Сашка тащил ружье в одиночку: его первый номер отстал и где-то затерялся в хвосте цепочки.
В середине дня взвод впервые увидел немцев. Точнее, самолеты, неожиданно очутившиеся в чистом небе. Они прошли над дорогой так низко, что можно было различить заклепки на крыльях. Великоречанин задержался на секунду, рассчитывая увидеть и летчиков, но кто-то подтолкнул его сзади, заорал, в колонне поднялась суматоха. Люди бросились врассыпную, машины остались на обочинах.

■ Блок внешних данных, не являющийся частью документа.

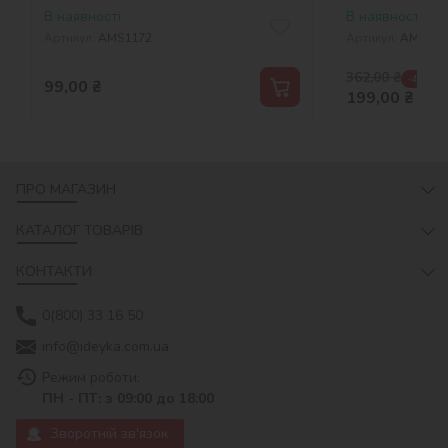
В наявності
В наявності
Артикул:
AMS1172
Артикул:
AMO81
362,00
₴
-45 %
99,00
₴
199,00
₴
ПРО МАГАЗИН
КАТАЛОГ ТОВАРІВ
КОНТАКТИ
0(800) 33 16 50
info@ideyka.com.ua
Режим роботи:
ПН - ПТ: з 09:00 до 18:00
Зворотній зв'язок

Самолеты пропали на горизонте, так ни разу не выстрелив, но едва колонна собралась на дороге и вновь началось движение, как налетела еще одна стая и с ходу открыла огонь. Великоречанин, поправляя сползающую на глаза каску, побежал вперед. Он старался не потерять из виду спину взводного, лишь мельком замечая, как мечутся на дороге люди и вспыхивают машины. Он несколько раз падал, спотыкаясь о чьи-то ползущие тела, вскакивал и несся дальше. Ориентироваться и отыскивать свой взвод было хорошо по зеленым гимнастеркам, которые ярко выделялись среди выгоревших и пропотевших до соляных разводов гимнастерок. Самолеты проутюжили колонну, нестройно отвечающую винтовочным треском, и растворились в задымленном горизонте.
К вечеру взвод вышел на огневой рубеж и занял недавно отстроенные дзоты. Великоречанину достался дзот у самой дороги с амбразурой на развилку.
С сумерками дорога совсем опустела, над степью улеглась пыль, повисла тишина. И с сумерками же Сашка услышал далекую ружейную стрельбу и увидел багровые сполохи на горизонте. Все это выглядело мирно, напоминало хлебозоры в родной Чарочке, но именно в этот момент он ощутил, как накатывается война...
Ночь стояла тихая, хотя где-то далеко погромыхивало и небо озарялось багровыми лоскутами света. К утру стрельба усилилась, она пошумливала теперь и слева, и справа, а то – как чудилось бойцам – и сзади. С рассветом взводный приказал закрыться в дзоте и ждать танки противника. А сам, проверив пистолет, ушел на хутор. Сашка сидел на корточках в теснине бетона и сквозь амбразуру глядел, как всходит солнце. Солнце было за спиной, и степь впереди медленно окрашивалась в красный, пожарный цвет, который потом светлел, светлел, пока не раскалился до белого. Будь это металл, а не земля, самое время вынимать из горна, класть на наковальню и брать в руки «старшого»...
Когда пустынная дорога раскалилась, будто клинок в горне, первый номер не выдержал.